On one of his rare off days, Brett found himself at Charleston’s bustling City Market. The shops were heavy with traffic; rain outside had forced everyone into the covered complex of artists hawking their pictures and crafts. He was wearing his Citadel uniform, standing out conspicuously among the women in their summer dresses and the men in their jeans and seersucker sport coats. Reluctant to run back out into the rain, he leaned back against a bookcase.

“No loitering, cadet.”

The voice was musical—for some reason, the image of a woodwind came to mind. A southern woodwind, since her accent sang of long summers and lemonade.

Brett didn’t care about that.

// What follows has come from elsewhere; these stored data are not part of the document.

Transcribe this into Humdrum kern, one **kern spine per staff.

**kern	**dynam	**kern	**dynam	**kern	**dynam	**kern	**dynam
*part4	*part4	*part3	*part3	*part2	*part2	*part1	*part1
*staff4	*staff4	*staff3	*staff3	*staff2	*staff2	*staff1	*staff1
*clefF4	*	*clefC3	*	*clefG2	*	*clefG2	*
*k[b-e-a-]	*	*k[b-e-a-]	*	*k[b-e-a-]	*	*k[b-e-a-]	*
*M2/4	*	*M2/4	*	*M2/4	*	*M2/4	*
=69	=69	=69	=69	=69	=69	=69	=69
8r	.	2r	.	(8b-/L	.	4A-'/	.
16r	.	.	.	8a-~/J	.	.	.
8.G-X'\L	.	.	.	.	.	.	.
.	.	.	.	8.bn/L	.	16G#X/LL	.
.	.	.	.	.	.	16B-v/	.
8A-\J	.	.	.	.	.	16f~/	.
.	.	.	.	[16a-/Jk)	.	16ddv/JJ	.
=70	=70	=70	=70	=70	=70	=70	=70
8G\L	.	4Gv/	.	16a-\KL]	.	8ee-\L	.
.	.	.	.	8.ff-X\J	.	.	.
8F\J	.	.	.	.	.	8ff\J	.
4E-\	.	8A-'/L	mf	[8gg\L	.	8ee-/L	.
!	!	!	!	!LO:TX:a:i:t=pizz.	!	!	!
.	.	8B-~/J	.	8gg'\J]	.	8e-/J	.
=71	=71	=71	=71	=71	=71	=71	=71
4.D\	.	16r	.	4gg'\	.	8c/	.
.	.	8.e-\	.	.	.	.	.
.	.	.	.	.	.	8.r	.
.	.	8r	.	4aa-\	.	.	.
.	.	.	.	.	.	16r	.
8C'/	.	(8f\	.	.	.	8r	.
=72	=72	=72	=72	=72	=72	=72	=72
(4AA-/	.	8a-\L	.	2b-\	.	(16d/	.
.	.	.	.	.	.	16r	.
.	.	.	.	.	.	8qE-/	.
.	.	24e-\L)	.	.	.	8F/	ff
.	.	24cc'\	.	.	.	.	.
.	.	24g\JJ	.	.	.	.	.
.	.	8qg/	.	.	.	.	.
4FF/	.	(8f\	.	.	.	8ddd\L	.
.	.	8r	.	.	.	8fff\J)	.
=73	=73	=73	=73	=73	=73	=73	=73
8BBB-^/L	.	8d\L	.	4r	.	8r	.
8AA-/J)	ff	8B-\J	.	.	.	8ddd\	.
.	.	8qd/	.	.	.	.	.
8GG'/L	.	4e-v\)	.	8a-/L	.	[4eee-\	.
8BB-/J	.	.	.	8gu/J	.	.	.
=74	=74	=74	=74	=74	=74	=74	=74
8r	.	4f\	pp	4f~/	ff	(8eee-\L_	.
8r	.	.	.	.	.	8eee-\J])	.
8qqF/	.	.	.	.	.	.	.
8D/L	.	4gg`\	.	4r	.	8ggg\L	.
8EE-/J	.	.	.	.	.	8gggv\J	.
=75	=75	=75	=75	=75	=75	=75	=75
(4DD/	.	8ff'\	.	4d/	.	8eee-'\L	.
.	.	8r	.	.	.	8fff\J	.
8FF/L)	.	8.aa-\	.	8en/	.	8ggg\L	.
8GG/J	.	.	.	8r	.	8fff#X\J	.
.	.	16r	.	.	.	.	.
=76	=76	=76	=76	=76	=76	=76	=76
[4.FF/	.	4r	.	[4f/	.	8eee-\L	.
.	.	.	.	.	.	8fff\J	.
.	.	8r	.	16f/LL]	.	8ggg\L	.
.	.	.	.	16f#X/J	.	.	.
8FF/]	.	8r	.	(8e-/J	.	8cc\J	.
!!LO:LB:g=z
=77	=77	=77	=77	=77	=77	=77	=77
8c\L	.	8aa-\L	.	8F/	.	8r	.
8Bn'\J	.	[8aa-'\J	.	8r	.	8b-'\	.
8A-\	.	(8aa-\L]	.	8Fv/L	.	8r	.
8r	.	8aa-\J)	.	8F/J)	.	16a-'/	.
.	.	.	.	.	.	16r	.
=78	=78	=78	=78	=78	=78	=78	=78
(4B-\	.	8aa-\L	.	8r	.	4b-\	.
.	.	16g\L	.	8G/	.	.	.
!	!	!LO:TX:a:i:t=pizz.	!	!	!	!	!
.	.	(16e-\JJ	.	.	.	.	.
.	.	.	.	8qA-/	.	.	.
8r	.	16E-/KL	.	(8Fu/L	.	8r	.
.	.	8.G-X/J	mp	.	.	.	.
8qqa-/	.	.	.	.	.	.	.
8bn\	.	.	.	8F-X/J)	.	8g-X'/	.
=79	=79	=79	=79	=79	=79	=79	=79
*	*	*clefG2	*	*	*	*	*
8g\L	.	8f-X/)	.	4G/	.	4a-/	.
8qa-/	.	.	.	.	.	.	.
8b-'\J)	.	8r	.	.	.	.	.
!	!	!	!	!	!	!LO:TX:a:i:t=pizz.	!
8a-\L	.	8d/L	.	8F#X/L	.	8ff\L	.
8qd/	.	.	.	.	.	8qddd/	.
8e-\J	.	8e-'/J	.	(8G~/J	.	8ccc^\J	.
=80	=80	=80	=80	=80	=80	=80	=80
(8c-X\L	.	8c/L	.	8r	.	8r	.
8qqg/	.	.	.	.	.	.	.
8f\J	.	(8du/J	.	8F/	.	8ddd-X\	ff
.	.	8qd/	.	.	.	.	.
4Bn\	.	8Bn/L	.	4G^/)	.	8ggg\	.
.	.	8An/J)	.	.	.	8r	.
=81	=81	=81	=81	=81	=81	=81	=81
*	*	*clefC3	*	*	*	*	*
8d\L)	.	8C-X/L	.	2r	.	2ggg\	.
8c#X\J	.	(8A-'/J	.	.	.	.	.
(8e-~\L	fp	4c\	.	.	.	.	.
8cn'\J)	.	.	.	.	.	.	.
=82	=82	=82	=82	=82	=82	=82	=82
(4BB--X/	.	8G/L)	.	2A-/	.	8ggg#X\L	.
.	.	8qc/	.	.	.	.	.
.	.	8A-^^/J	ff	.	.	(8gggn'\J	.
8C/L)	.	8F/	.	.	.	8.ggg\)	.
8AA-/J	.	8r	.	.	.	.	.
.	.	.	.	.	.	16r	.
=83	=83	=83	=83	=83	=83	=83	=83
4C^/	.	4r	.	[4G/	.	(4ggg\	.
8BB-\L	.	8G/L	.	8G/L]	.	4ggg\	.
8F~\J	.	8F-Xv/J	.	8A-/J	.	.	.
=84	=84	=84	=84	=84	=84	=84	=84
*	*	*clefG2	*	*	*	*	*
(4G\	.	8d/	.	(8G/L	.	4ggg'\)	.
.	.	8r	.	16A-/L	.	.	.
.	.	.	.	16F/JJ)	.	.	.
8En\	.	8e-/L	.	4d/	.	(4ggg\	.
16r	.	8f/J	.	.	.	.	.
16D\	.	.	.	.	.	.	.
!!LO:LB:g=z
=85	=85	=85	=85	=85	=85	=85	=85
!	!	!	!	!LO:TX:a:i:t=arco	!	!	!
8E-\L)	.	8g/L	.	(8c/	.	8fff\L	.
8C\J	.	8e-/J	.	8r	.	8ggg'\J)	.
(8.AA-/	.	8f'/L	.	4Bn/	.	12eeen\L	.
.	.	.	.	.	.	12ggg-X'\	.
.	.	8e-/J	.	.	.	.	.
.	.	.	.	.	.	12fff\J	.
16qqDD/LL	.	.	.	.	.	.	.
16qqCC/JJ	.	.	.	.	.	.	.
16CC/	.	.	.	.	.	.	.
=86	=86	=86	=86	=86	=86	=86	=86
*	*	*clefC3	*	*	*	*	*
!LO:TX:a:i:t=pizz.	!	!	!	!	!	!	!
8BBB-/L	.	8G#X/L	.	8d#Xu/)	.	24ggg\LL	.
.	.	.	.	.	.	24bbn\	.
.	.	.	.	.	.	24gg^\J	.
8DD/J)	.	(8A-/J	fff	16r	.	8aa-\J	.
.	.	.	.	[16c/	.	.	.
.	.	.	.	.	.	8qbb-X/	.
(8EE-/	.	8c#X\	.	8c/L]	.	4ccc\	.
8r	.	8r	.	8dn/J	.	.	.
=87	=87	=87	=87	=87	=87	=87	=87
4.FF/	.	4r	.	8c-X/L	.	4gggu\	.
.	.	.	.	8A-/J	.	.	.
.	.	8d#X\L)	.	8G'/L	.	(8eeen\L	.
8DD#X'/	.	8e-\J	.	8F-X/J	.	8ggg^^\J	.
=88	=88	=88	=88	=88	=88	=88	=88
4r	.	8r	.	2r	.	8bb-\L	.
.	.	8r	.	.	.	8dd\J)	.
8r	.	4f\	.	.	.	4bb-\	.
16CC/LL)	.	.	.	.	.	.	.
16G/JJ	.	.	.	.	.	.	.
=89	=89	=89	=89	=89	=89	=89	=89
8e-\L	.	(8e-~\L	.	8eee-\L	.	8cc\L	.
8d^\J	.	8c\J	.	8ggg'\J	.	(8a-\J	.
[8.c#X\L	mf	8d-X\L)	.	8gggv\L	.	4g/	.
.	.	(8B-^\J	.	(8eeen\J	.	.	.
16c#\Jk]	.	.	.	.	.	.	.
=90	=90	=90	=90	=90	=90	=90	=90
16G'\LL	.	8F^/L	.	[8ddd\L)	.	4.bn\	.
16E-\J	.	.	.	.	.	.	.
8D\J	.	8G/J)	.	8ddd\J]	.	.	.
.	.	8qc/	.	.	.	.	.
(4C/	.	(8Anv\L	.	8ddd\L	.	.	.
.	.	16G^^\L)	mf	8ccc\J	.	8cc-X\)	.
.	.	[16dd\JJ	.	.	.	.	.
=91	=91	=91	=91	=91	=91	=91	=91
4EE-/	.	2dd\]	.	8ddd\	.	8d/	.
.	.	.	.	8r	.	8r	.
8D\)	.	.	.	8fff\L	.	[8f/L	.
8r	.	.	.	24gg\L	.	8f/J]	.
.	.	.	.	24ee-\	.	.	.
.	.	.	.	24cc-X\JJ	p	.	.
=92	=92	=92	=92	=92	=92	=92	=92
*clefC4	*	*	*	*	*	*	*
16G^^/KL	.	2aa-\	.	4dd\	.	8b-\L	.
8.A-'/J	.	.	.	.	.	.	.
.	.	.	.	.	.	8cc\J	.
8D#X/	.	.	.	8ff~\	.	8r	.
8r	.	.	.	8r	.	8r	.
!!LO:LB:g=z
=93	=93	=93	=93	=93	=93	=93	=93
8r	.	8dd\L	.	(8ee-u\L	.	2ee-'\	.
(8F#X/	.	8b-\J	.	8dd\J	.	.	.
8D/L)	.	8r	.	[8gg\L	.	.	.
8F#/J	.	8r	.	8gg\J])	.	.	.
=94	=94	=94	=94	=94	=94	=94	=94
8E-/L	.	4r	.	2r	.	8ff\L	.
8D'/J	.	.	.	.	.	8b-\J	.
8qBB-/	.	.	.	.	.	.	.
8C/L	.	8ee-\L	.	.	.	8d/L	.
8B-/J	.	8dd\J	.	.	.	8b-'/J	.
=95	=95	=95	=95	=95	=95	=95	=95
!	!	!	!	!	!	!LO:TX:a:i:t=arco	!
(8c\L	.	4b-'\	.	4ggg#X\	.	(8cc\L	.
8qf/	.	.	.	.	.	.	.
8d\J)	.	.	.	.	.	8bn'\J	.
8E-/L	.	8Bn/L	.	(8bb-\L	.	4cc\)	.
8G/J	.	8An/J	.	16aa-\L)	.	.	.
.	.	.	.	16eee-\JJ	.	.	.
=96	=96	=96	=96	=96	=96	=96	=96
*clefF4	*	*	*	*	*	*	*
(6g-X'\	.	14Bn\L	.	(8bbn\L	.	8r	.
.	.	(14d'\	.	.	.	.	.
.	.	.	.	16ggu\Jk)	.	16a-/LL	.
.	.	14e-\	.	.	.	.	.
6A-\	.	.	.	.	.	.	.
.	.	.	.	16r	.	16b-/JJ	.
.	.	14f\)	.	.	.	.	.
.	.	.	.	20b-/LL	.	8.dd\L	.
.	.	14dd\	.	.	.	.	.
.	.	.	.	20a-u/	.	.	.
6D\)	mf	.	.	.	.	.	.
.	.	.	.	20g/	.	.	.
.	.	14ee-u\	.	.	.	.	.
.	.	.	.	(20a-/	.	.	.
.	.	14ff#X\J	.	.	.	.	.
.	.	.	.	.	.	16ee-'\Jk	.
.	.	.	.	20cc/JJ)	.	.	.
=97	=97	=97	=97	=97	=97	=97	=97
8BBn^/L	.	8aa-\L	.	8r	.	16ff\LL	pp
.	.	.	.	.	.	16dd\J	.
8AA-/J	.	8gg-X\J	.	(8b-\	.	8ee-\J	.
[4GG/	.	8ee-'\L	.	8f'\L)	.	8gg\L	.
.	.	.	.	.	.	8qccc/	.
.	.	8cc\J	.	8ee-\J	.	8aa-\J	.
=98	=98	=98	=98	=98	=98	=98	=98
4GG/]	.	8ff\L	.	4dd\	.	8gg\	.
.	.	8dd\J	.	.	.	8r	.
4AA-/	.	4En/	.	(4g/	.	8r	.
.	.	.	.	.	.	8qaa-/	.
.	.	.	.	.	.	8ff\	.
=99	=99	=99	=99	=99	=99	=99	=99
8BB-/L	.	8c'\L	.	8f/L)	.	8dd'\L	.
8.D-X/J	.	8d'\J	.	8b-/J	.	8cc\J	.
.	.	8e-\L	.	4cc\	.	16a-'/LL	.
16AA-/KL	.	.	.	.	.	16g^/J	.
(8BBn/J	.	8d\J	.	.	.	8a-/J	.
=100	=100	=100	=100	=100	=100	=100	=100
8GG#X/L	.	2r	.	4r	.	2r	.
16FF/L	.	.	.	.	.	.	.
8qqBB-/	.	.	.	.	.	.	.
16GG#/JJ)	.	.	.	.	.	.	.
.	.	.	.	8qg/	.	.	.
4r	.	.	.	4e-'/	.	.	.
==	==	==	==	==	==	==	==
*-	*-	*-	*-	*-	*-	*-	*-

He turned, irked—and found himself face-to-face with a beautiful young woman, about seventeen, staring aggressively at him.

“No,” she said, “I expected better from a cadet. Hanging around here, driving away all the customers.”

“And what if I do drive them all away? What if I was the last man left on earth, standing right here, at this shop?” He couldn’t believe his mouth was moving this well, considering his tongue had turned to glue against his molars. “Would you do me the honor of letting me take you for a walk along the pier?”

He flashed what he hoped was his most charming smile.

“I’ve been asked by cadets before, and I’ll be asked by cadets again,” she shot back, without hesitation. “And if you’ll wipe that grin that looks like you’re eating tacks and manure off your face—and if you buy one of these here pictures—I’ll think about it.”

The smile disappeared. His hand flashed to his wallet. He took out a $20 bill, fingered it, then handed it over, pointing at a watercolor of a palmetto-lined road along the shore. “I’ll take that one.” She handed it over. “So, how about it?”

She raised an eyebrow in mockery. “No. I think I’ll pass.”

He felt the frustration rise in his chest. “But I just bought the picture!”

“I’m not that cheap a date,” she laughed. This time, the musicality of it pierced him.

So maybe his way with words didn’t win Ellen. But his persistence did. By the time he bought his fifth picture, she agreed to a walk. By the tenth, they were going steady. Two years later, they were married.

After college, Brett and Ellen moved to Quantico for Brett’s Marine training. He hadn’t liked The Citadel, but it had wormed its way into him—the need to serve, the belief in discipline, the recognition that somebody had to stand between the barbarians and the gates. The uniform. The camaraderie.